Depuis le 9 juillet 2024, Oumar Sylla et Mamadou Billo Bah n’ont plus été revus. À ce jour, les autorités guinéennes n’ont fourni aucun élément tangible sur leur sort. L’enquête annoncée
par le procureur de la Cour d’appel de Conakry dès le 17 juillet 2024 n’a donné aucun résultat.
Il existe une réelle crainte que cette enquête n’ait en réalité jamais commencé. Le silence
persistant du gouvernement guinéen sur cette affaire alimente la suspicion d’une disparition
forcée orchestrée par l’État. Malgré les déclarations officielles sur l’ouverture d’une enquête, aucune action concrète n’a été entreprise. Les familles, les avocats, les témoins de l’enlèvement et les défenseurs des droits humains ayant enquêté sur le dossier n’ont jamais été auditionnés. Ni les témoignages de Mohamed Cissé, ni les révélations du journaliste d’investigation Thomas Dietrich – qui a identifié des membres des forces impliquées, certains formés par la France – n’ont été pris en compte par les autorités judiciaires guinéennes.
Le 28 novembre 2024, la Rapporteuse spéciale des Nations unies sur les défenseurs des
droits de l’homme, Mary Lawlor, a rendu publique une lettre adressée au gouvernement
guinéen, exigeant des réponses sur cette disparition forcée. À ce jour, aucune réponse
officielle n’a été donnée, comme pour les autres communications adressées par d’autres
mécanismes des Nations unies au gouvernement guinéen sur cette affaire.

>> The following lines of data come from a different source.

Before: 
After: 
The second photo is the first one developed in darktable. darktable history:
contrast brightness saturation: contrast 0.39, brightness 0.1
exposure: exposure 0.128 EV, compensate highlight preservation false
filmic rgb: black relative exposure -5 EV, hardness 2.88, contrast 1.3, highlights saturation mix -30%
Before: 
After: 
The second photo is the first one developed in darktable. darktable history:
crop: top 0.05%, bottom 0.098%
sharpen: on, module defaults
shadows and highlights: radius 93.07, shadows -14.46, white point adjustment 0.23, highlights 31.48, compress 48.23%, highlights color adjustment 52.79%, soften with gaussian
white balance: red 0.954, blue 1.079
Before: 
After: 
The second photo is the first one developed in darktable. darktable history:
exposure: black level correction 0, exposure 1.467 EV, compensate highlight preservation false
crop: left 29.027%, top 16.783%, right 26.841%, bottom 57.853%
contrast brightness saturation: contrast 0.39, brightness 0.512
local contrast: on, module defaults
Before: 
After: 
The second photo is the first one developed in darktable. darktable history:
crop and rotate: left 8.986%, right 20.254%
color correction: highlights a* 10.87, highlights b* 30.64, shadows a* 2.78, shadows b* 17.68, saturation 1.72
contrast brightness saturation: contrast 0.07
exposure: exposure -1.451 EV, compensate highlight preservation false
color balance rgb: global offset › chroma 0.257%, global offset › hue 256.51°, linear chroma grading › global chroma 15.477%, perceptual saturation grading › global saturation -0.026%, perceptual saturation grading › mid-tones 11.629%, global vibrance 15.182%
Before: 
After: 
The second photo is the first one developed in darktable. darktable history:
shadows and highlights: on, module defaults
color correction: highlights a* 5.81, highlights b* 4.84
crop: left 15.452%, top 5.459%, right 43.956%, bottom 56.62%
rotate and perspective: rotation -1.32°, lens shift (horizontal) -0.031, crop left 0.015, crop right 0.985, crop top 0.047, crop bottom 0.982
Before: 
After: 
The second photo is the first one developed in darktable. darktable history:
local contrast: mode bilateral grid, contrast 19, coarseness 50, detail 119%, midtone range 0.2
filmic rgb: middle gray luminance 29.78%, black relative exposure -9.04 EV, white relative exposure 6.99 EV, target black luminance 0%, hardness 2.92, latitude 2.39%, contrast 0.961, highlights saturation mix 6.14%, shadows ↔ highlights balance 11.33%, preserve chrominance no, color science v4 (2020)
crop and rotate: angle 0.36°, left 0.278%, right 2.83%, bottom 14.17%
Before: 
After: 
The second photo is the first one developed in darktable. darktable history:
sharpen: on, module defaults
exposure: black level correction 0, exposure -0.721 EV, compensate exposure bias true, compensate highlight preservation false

Le contexte de cette disparition est marqué par une répression accrue en Guinée depuis le
coup d’État du 5 septembre 2021, qui a porté le colonel Mamadi Doumbouya au pouvoir. Ce
dernier, désormais général et président de la transition, a progressivement instauré un régime
autoritaire sous couvert d’une pseudo-transition, multipliant les disparitions forcées, les
arrestations arbitraires et les poursuites contre les voix critiques. Les deux militants étaient
ciblés de longue date pour leur engagement pacifique contre les dérives autoritaires des
pouvoirs établis.
La disparition d’Oumar Sylla et Mamadou Billo Bah constitue une violation flagrante des
engagements internationaux de la Guinée, notamment du Pacte international relatif aux droits
civils et politiques (PIDCP) et de la Charte africaine des droits de l’homme et des peuples.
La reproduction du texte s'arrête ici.